Monday, July 30, 2012


We just got home from an Alaskan cruise and landtour, which was my cousin Tom's idea.  Our group included 4 cousins and their spouses, an aunt, someone's sister, and 2 other couples who were Tom's friends.  It was an incredible experience.

As John Muir said on his visit there, "Never before this had I been embosomed in scenery so hopelessly beyond description."

The first week was a "cruisetour" that took us up to Denali and back.  Here's one of our memorable stories:

At Talkeetna, we stayed in a luxurious hotel on top of a hill.  It had a spacious viewing area behind it, so we could look at the mountains and perhaps even see Mount McKinley (in Alaska it is called Denali, the Great One).  Being the highest mountain peak in North America, it makes its own weather, so people rarely get to see it because of the fog and clouds.

The hotel will give you a wake-up call in the middle of the night if it becomes visible.

The first thing we all did was to go to the viewing area with our binoculars to see.  There was the mountain range all spread out before us, and we spent some time looking and looking, trying to figure out which one it might be--until someone told us that no, Denali wasn't visible right now.  Oh well.

Eventually my husband and I ended up in our room, which also had a view.  And my husband told me he thought he was seeing the mountain.  But it wasn't where we had been looking, in the mountain range; it was ABOVE THE CLOUDS, sticking up in the sky like some fantastical island!  All covered in snow, you could hardly tell, but the binoculars made it quite clear that it was a mountain.  Amazing.
I quickly called Tom to tell him.

"I can't see the mountains right now; we're hiking the trail down below the lodge and the trees are in the way."

"No, no!"  I said.  "Look UP--up in the sky!!"

He appeared later at the viewing area with some other cousins and we were all looking and exclaiming.  Eventually I suspected that Tom didn't get it.  "Don't look at the mountains; look up in the sky!" I told him again.

And when he realized what I meant, and he really saw it for himself....he was stricken with awe.  It was like a religious conversion, seeing that mountain was such an amazing thing.  He couldn't believe it!

Along would come another cousin.  Tom would explain it to them and it would start all over again.  Religious conversion, falling right down on the sidewalk with amazement.  It was so fun.

Meanwhile, cousin Adele had been taking a lot of photos.  We all sat on benches for a long while, watching the mountain come out more and more, enjoying the evening.  I told her I didn't think I could get so excited over a mountain, but with the top part of it just sticking out of the clouds like that, well....
She pretty much agreed.

Eventually I got tired and decided to see what the hotel had in the gift shop.  I wasn't gone long, but when I returned:  oh, everyone was in an uproar!

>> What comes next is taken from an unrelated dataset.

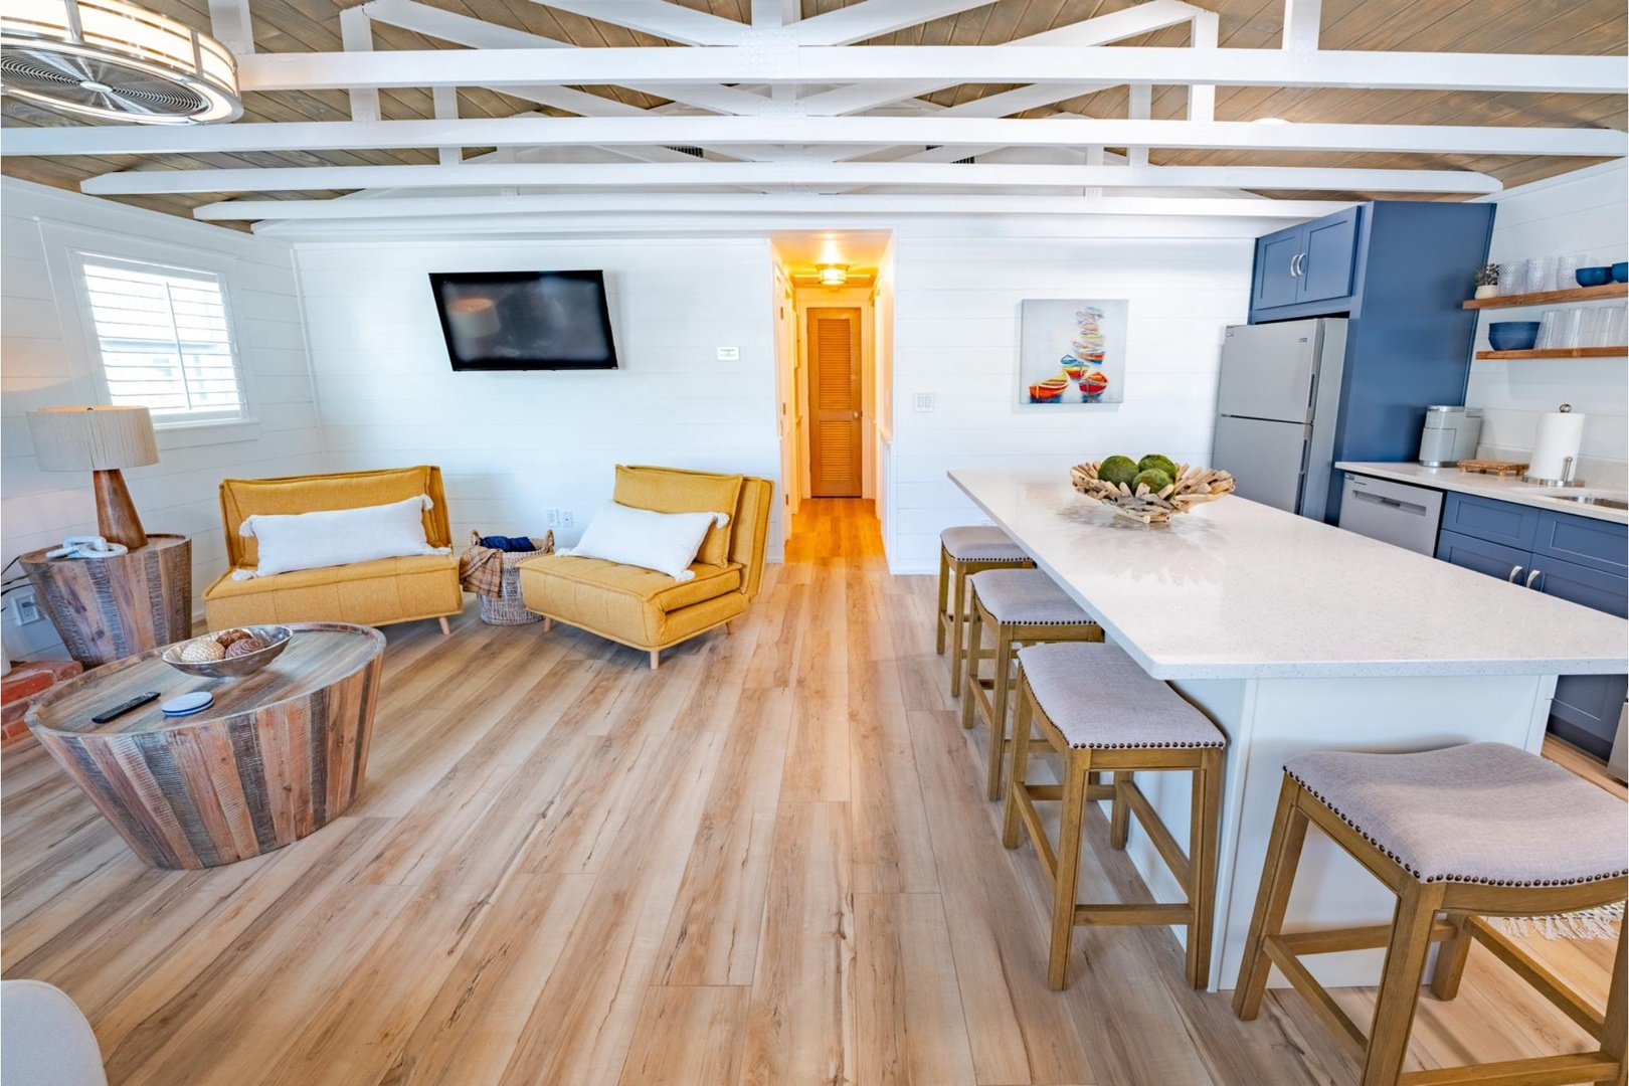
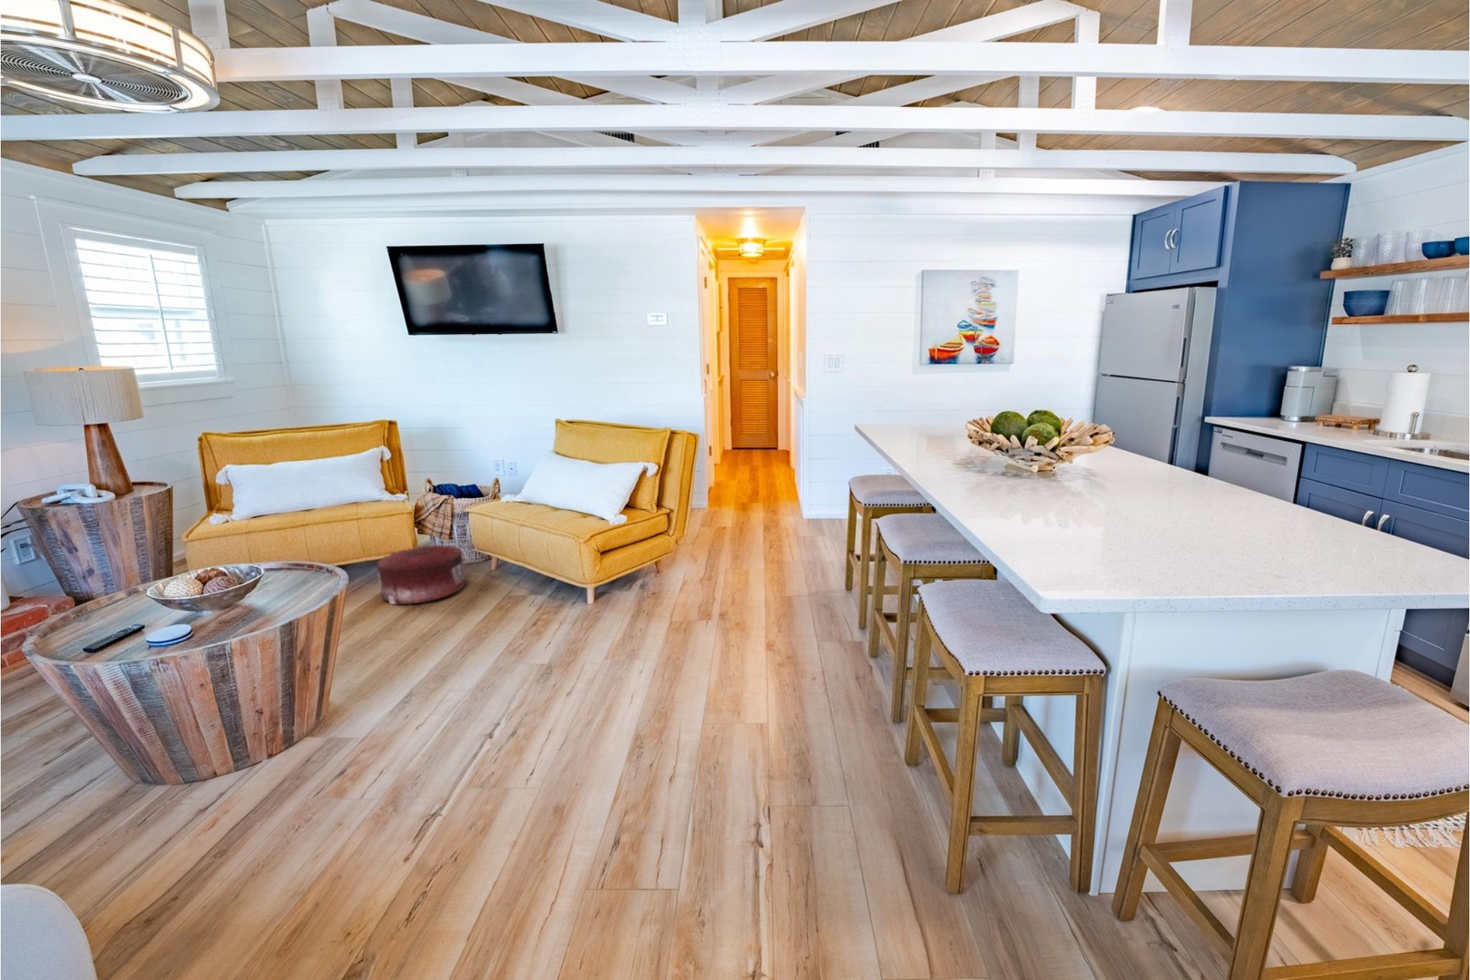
+ pouf [375,544,469,605]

"Gaye, you missed it, you missed it!"

"What did I miss??"

"Adele DIDN'T KNOW!!!"

All this time, she hadn't been looking at the right place.  And when she finally figured it out, her reaction was really something to see.  Thunderstruck, I imagine.  It was very very funny.
She had to take photos all over again.

Can you find it here?  You can see the regular mountain range in dark blue just above the tree line.  Don't scroll down till you're ready to see the answer.

 Here it is.  See the mountain range below it?

And we saw it even better the next day, with Mt Foraker on the left (mother) and Mt Hunter in the center (child). Denali is on the right.


  1. Amazing scenery! We hope to someday go to Alaska and see it for ourselves. Glad you could go!

  2. Wow!  That is really awesome!  So glad you could go.